_DIRECTIONS_. No pictures go into the output, which should consist only of the lines from the first line of the data through the line with "X138000Y358500D02*", copied exactly.

(Items from a data source)
======
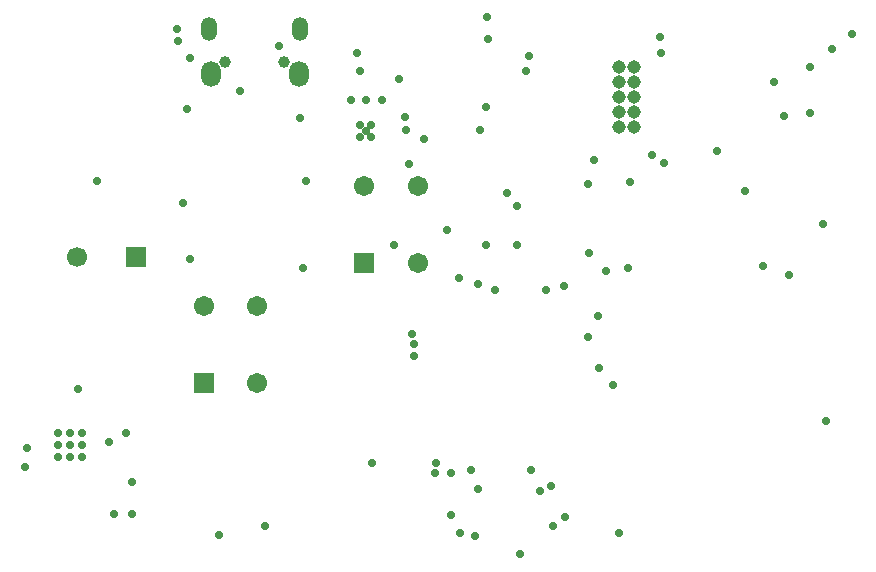
<source format=gbs>
G04*
G04 #@! TF.GenerationSoftware,Altium Limited,Altium Designer,21.1.1 (26)*
G04*
G04 Layer_Color=16711935*
%FSLAX25Y25*%
%MOIN*%
G70*
G04*
G04 #@! TF.SameCoordinates,BDA2E955-75C2-487D-9455-DF565B8534AD*
G04*
G04*
G04 #@! TF.FilePolarity,Negative*
G04*
G01*
G75*
%ADD81C,0.06693*%
%ADD82R,0.06693X0.06693*%
%ADD83O,0.06509X0.08674*%
%ADD84O,0.05328X0.07887*%
%ADD85C,0.03950*%
%ADD86C,0.04500*%
%ADD87C,0.06706*%
%ADD88R,0.06706X0.06706*%
%ADD89C,0.02769*%
D81*
X121815Y417000D02*
D03*
D82*
X141500D02*
D03*
D83*
X195665Y478083D02*
D03*
X166335D02*
D03*
D84*
X196256Y493043D02*
D03*
X165744D02*
D03*
D85*
X190843Y482217D02*
D03*
X171157D02*
D03*
D86*
X302500Y480500D02*
D03*
X307500D02*
D03*
X302500Y475500D02*
D03*
X307500D02*
D03*
X302539Y470500D02*
D03*
X307500D02*
D03*
X302500Y465500D02*
D03*
X307500D02*
D03*
X302500Y460500D02*
D03*
X307500D02*
D03*
D87*
X235358Y415205D02*
D03*
Y440795D02*
D03*
X217642D02*
D03*
X181858Y375205D02*
D03*
Y400795D02*
D03*
X164142D02*
D03*
D88*
X217642Y415205D02*
D03*
X164142Y375205D02*
D03*
D89*
X115563Y350563D02*
D03*
Y354500D02*
D03*
Y358437D02*
D03*
X119500Y350563D02*
D03*
Y354500D02*
D03*
Y358437D02*
D03*
X123437Y350563D02*
D03*
Y354500D02*
D03*
Y358437D02*
D03*
X138000Y358500D02*
D03*
X140000Y331500D02*
D03*
X134000D02*
D03*
X132484Y355484D02*
D03*
X158500Y466500D02*
D03*
X258500Y497000D02*
D03*
X268500Y434000D02*
D03*
X268461Y420961D02*
D03*
X292000Y390500D02*
D03*
X300500Y374500D02*
D03*
X380000Y491500D02*
D03*
X366000Y465000D02*
D03*
X370500Y428000D02*
D03*
X284500Y330500D02*
D03*
X357500Y464000D02*
D03*
X366000Y480500D02*
D03*
X316500Y485000D02*
D03*
X316000Y490500D02*
D03*
X354000Y475500D02*
D03*
X373500Y486500D02*
D03*
X269500Y318000D02*
D03*
X371500Y362500D02*
D03*
X249500Y325000D02*
D03*
X246500Y331000D02*
D03*
X273000Y346000D02*
D03*
X253000D02*
D03*
X280500Y327500D02*
D03*
X279719Y340781D02*
D03*
X276000Y339000D02*
D03*
X246500Y345000D02*
D03*
X302500Y325000D02*
D03*
X241000Y345000D02*
D03*
X258000Y421000D02*
D03*
X227500D02*
D03*
X241500Y348500D02*
D03*
X317500Y448500D02*
D03*
X306000Y442000D02*
D03*
X278000Y406000D02*
D03*
X249000Y410000D02*
D03*
X292000Y441500D02*
D03*
X284000Y407500D02*
D03*
X261000Y406000D02*
D03*
X255500Y408000D02*
D03*
X313500Y451000D02*
D03*
X294000Y449500D02*
D03*
X292500Y418500D02*
D03*
X245000Y426000D02*
D03*
X255500Y339870D02*
D03*
X335000Y452500D02*
D03*
X265000Y438500D02*
D03*
X155000Y493000D02*
D03*
X155500Y489000D02*
D03*
X159500Y483500D02*
D03*
X305500Y413500D02*
D03*
X298000Y412500D02*
D03*
X122000Y373000D02*
D03*
X254500Y324000D02*
D03*
X344500Y439000D02*
D03*
X350500Y414000D02*
D03*
X233500Y391500D02*
D03*
X234000Y388000D02*
D03*
X295500Y397500D02*
D03*
X234000Y384000D02*
D03*
X220000Y348500D02*
D03*
X184500Y327500D02*
D03*
X104500Y347000D02*
D03*
X169000Y324500D02*
D03*
X105000Y353500D02*
D03*
X159500Y416500D02*
D03*
X140000Y342000D02*
D03*
X295669Y380169D02*
D03*
X359000Y411000D02*
D03*
X157000Y435000D02*
D03*
X197000Y413500D02*
D03*
X198000Y442500D02*
D03*
X128500D02*
D03*
X189000Y487500D02*
D03*
X196000Y463500D02*
D03*
X231057Y463597D02*
D03*
X229000Y476500D02*
D03*
X216000Y479000D02*
D03*
X237500Y456500D02*
D03*
X218000Y469468D02*
D03*
X223500Y469500D02*
D03*
X213000D02*
D03*
X215000Y485000D02*
D03*
X258827Y489673D02*
D03*
X271500Y479000D02*
D03*
X258000Y467000D02*
D03*
X231500Y459500D02*
D03*
X256000D02*
D03*
X232500Y448000D02*
D03*
X176000Y472500D02*
D03*
X272500Y484000D02*
D03*
X218000Y459000D02*
D03*
X219969Y460969D02*
D03*
X216032D02*
D03*
Y457032D02*
D03*
X219969D02*
D03*
M02*

</source>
======
_PROBLEM SOLUTION_.
<source format=gbs>
G04*
G04 #@! TF.GenerationSoftware,Altium Limited,Altium Designer,21.1.1 (26)*
G04*
G04 Layer_Color=16711935*
%FSLAX25Y25*%
%MOIN*%
G70*
G04*
G04 #@! TF.SameCoordinates,BDA2E955-75C2-487D-9455-DF565B8534AD*
G04*
G04*
G04 #@! TF.FilePolarity,Negative*
G04*
G01*
G75*
%ADD81C,0.06693*%
%ADD82R,0.06693X0.06693*%
%ADD83O,0.06509X0.08674*%
%ADD84O,0.05328X0.07887*%
%ADD85C,0.03950*%
%ADD86C,0.04500*%
%ADD87C,0.06706*%
%ADD88R,0.06706X0.06706*%
%ADD89C,0.02769*%
D81*
X121815Y417000D02*
D03*
D82*
X141500D02*
D03*
D83*
X195665Y478083D02*
D03*
X166335D02*
D03*
D84*
X196256Y493043D02*
D03*
X165744D02*
D03*
D85*
X190843Y482217D02*
D03*
X171157D02*
D03*
D86*
X302500Y480500D02*
D03*
X307500D02*
D03*
X302500Y475500D02*
D03*
X307500D02*
D03*
X302539Y470500D02*
D03*
X307500D02*
D03*
X302500Y465500D02*
D03*
X307500D02*
D03*
X302500Y460500D02*
D03*
X307500D02*
D03*
D87*
X235358Y415205D02*
D03*
Y440795D02*
D03*
X217642D02*
D03*
X181858Y375205D02*
D03*
Y400795D02*
D03*
X164142D02*
D03*
D88*
X217642Y415205D02*
D03*
X164142Y375205D02*
D03*
D89*
X115563Y350563D02*
D03*
Y354500D02*
D03*
Y358437D02*
D03*
X119500Y350563D02*
D03*
Y354500D02*
D03*
Y358437D02*
D03*
X123437Y350563D02*
D03*
Y354500D02*
D03*
Y358437D02*
D03*
X138000Y358500D02*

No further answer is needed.